COMPLETE THE FOLLOWING:
1) In the whole wheat banana loaf text, how long does the batter rest before baking?
2) Pick up the whole wheat banana loaf text after its last sentence and keep writing.

PAGE EXTRACT:
******
Perfect in flavor and texture, this whole wheat banana loaf has just enough spice for flavor and buttermilk for a bit of tang. The topping adds an extra crunchy layer of pecan pralines, toffee bits with cinnamon sugar.
I love baking with whole wheat flour, as it adds more nutrition, not to mention a nutty flavor, to flour-based recipes. But whole-grain flour can sometimes make the finished baked good seem drier and produce a coarser texture than a more refined all-purpose white flour.
My technique for combating this is to let the batter rest for 15 minutes before baking to give the flour a chance to hydrate.
Why is hydration important in baking with whole wheat flour? Since whole wheat flour contains both the bran and germ of wheat, which is coarser in texture, resting the batter before baking gives the liquid a chance to hydrate the bran and the germ and soften it. This is a good step to take when baking anything with whole-grain flour.
******
DATASET CONTENT:
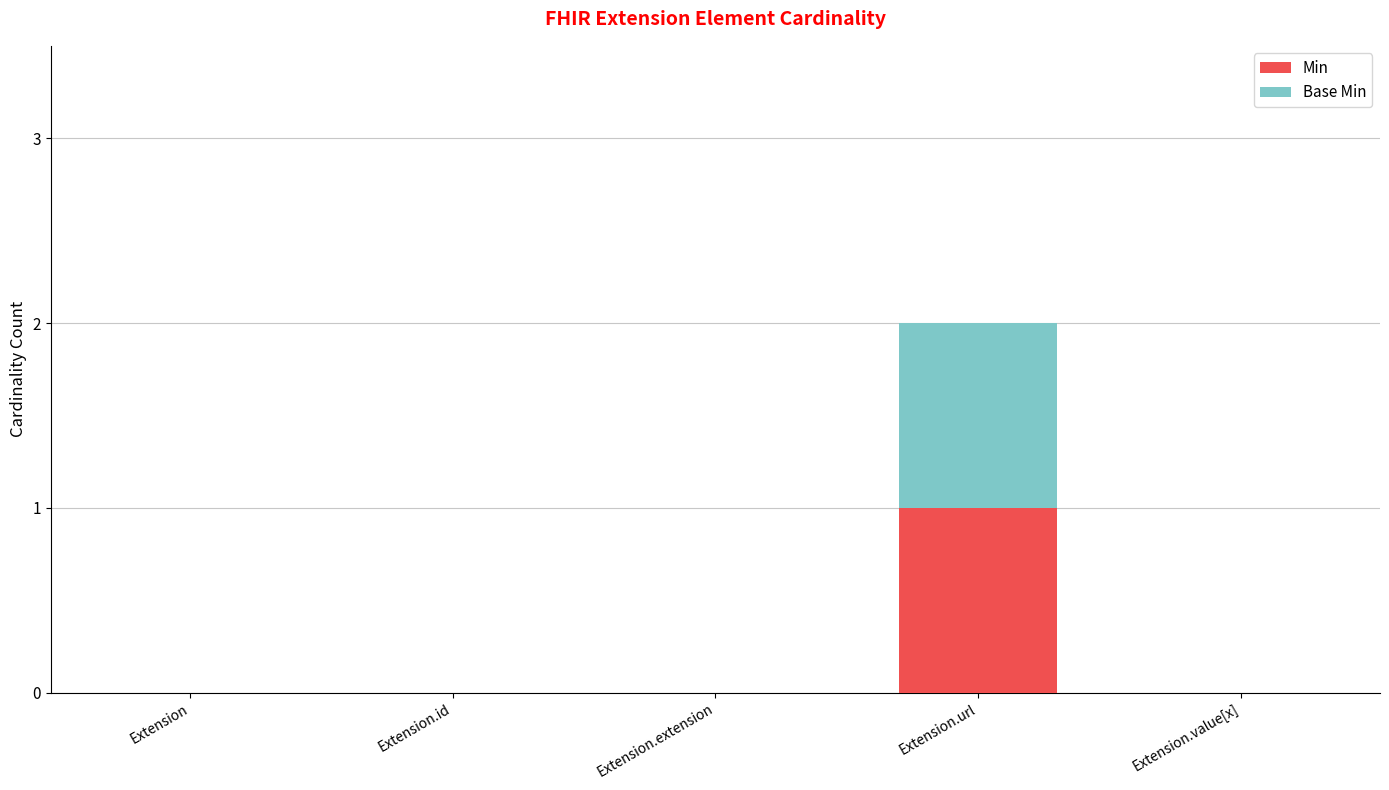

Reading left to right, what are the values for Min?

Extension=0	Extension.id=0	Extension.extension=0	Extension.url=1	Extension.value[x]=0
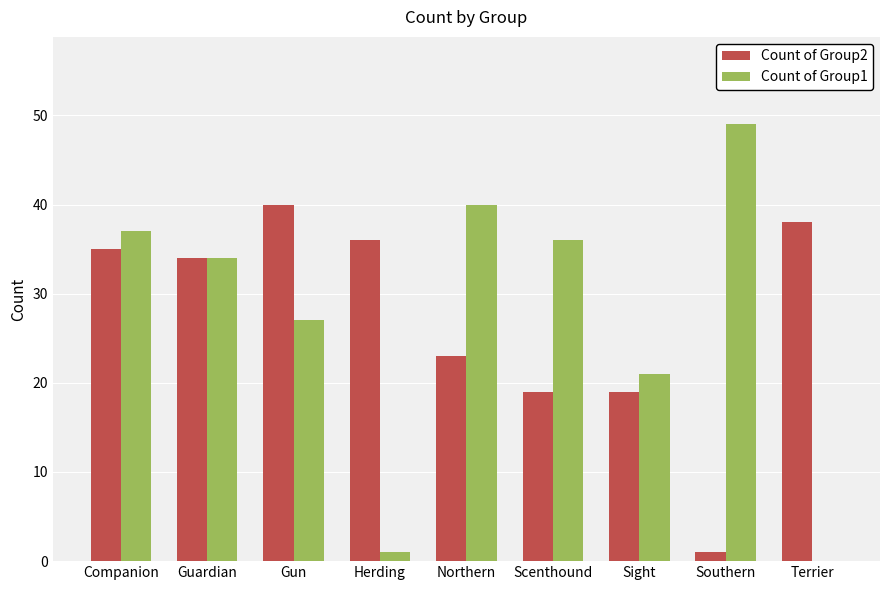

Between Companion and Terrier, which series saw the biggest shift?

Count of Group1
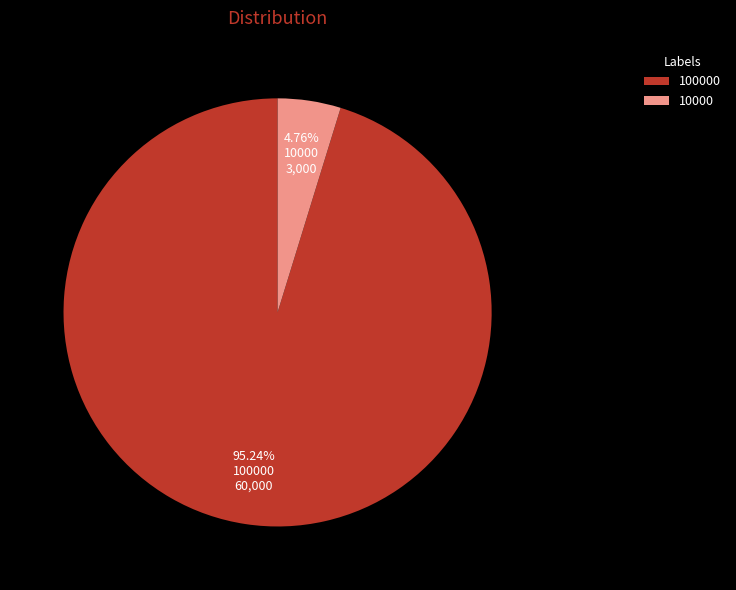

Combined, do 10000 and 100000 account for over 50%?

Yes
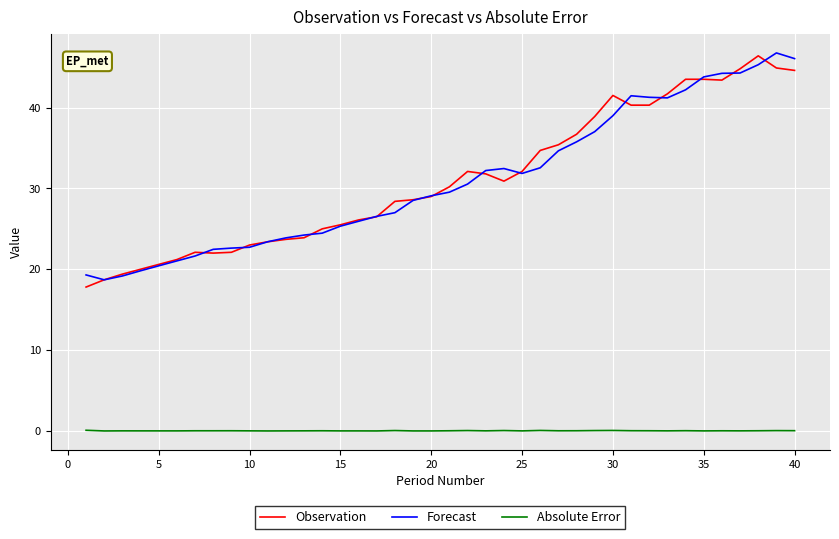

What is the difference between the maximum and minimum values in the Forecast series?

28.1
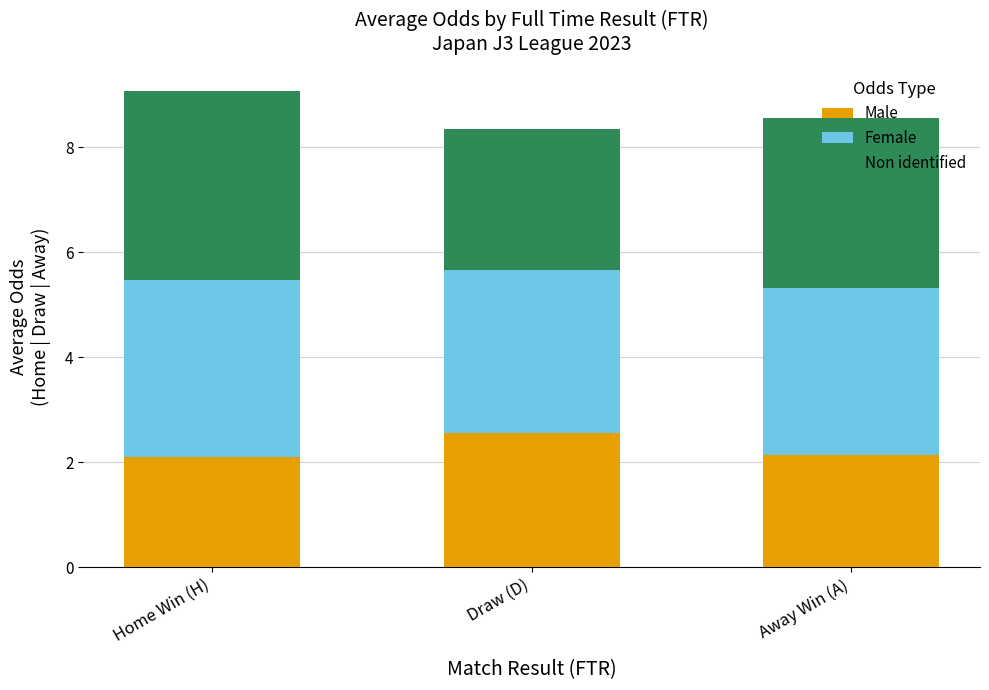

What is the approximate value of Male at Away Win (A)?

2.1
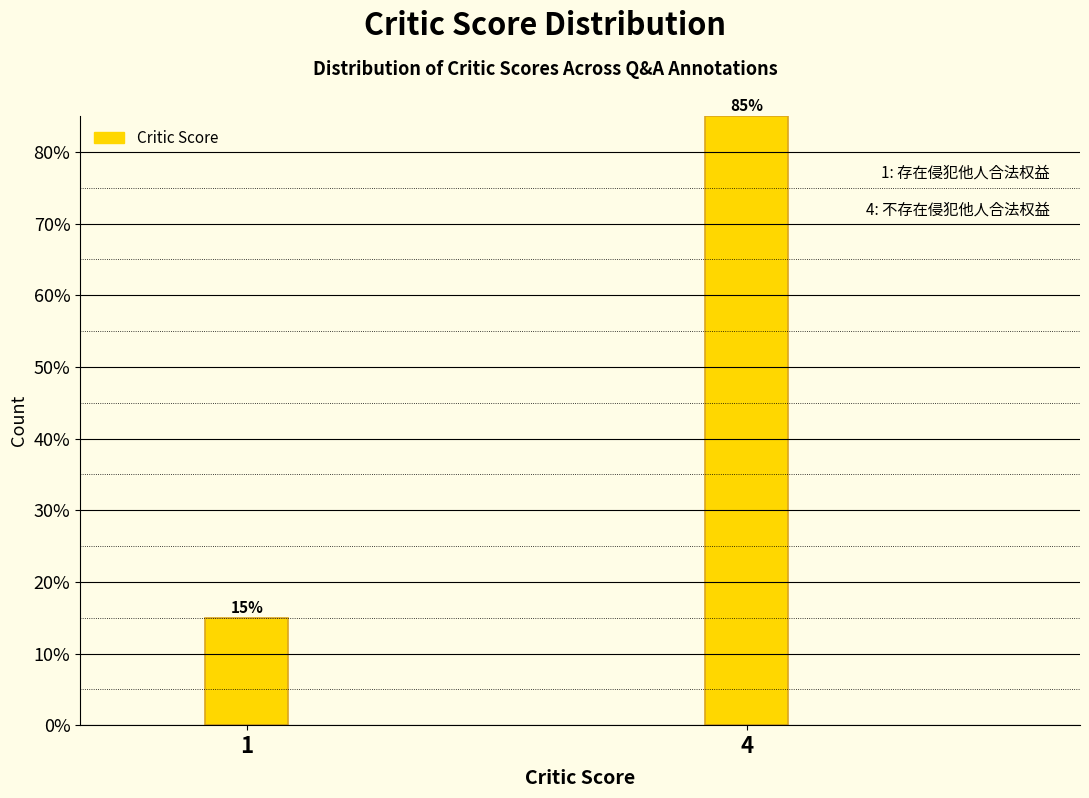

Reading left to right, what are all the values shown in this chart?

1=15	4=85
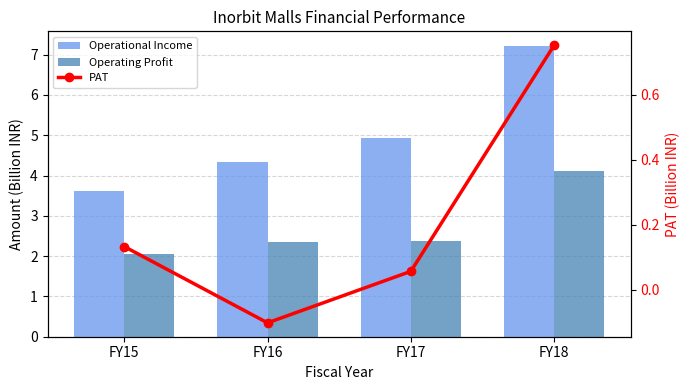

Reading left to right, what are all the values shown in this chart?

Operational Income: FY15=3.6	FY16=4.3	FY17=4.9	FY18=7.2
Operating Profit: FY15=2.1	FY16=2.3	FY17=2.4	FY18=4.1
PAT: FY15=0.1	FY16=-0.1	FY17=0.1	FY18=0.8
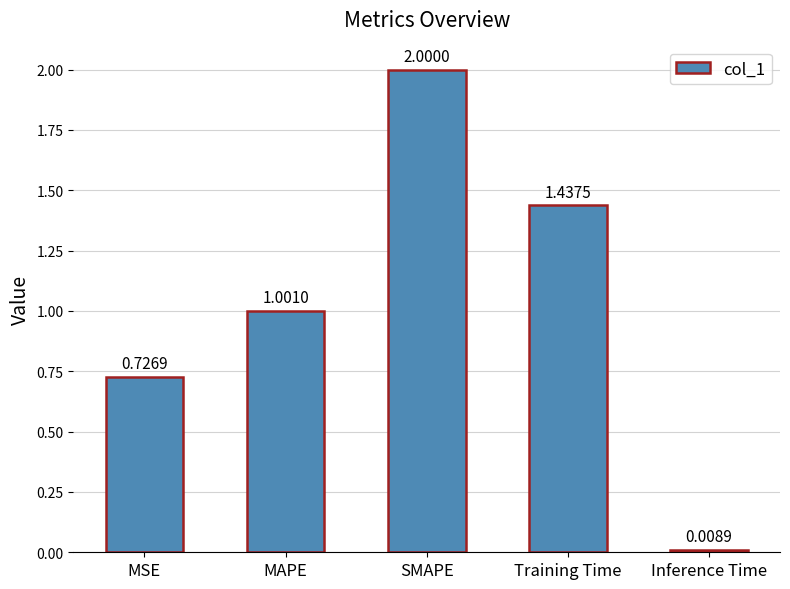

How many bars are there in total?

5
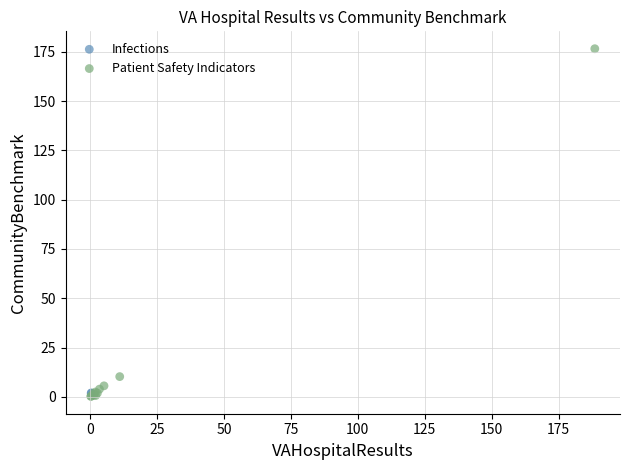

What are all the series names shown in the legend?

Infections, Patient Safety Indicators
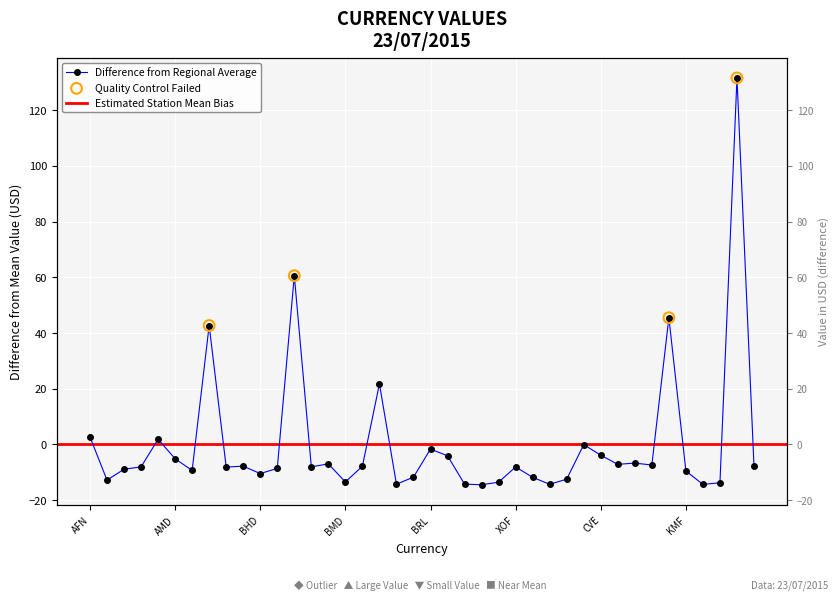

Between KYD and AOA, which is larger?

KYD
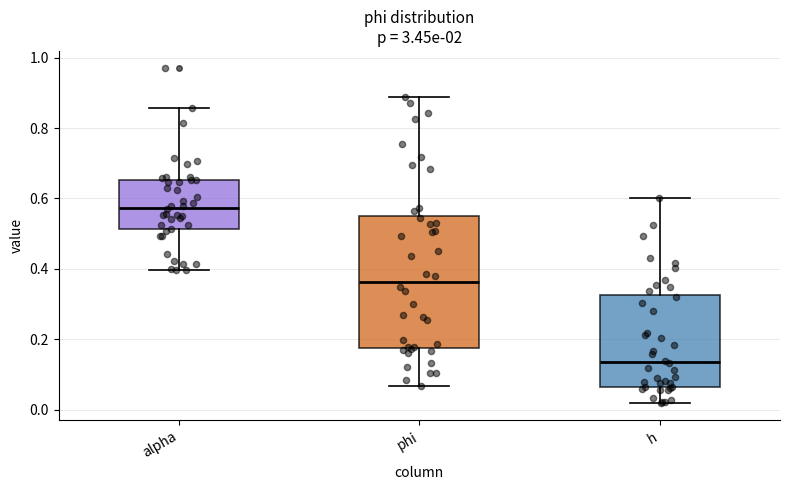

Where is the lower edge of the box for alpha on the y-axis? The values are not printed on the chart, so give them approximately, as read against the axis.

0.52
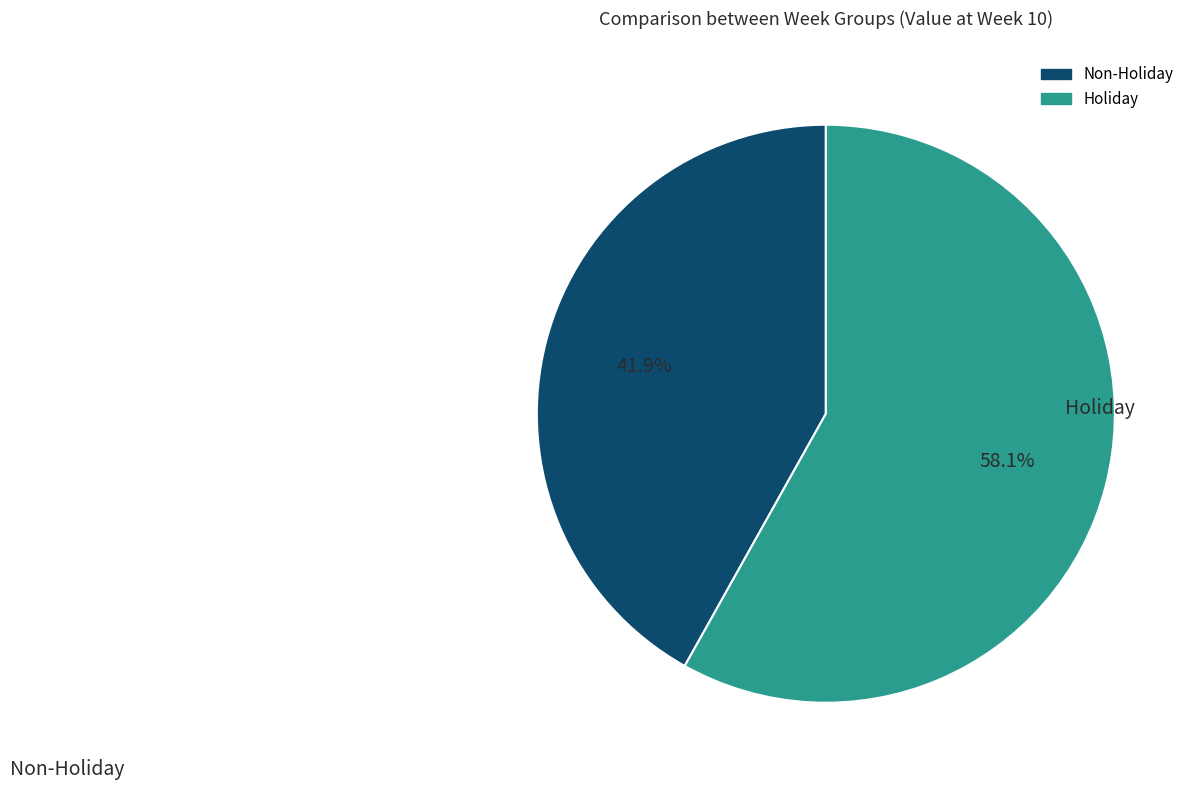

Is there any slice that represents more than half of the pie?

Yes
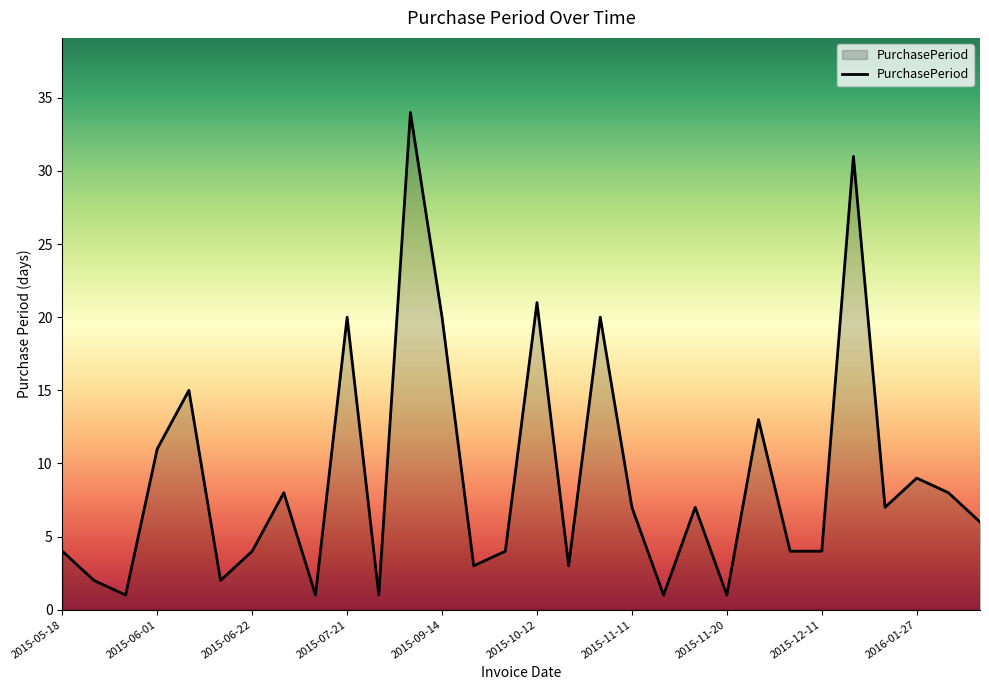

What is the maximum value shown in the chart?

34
******
EXERCISE RESPONSES:
1) 15 minutes.

2)
Another tip: Baking a loaf at a constant high temperature sometimes leaves the middle unbaked and the top too browned. I bake my quick bread and loaf cakes for the first 30 minutes at 350 degrees. The loaf is almost finished rising by this time.
Then, I finish baking at a lower temperature of 325 degrees to keep the loaf from burning and to allow it to evenly bake in the middle. If you find your loaf browning too quickly, loosely place a piece of aluminum foil on top and continue to bake until a tester comes out clean.
You can mix this batter by hand with a rubber spatula if you like. You will only need two large mixing bowls. I find an electric hand mixer gently mixes and creates a smooth batter that bakes into a much lighter loaf. Use your taste preferences and make this banana loaf your own by adding extras in the batter like raisins, nuts, dried fruit or different spices.
Lorraine Fina Stevenski is a self-taught baker and award-winning recipe contest addict. This column features recipes that have been entered in contests across America and have been updated for readers who love to bake. Contact her at email@example.com.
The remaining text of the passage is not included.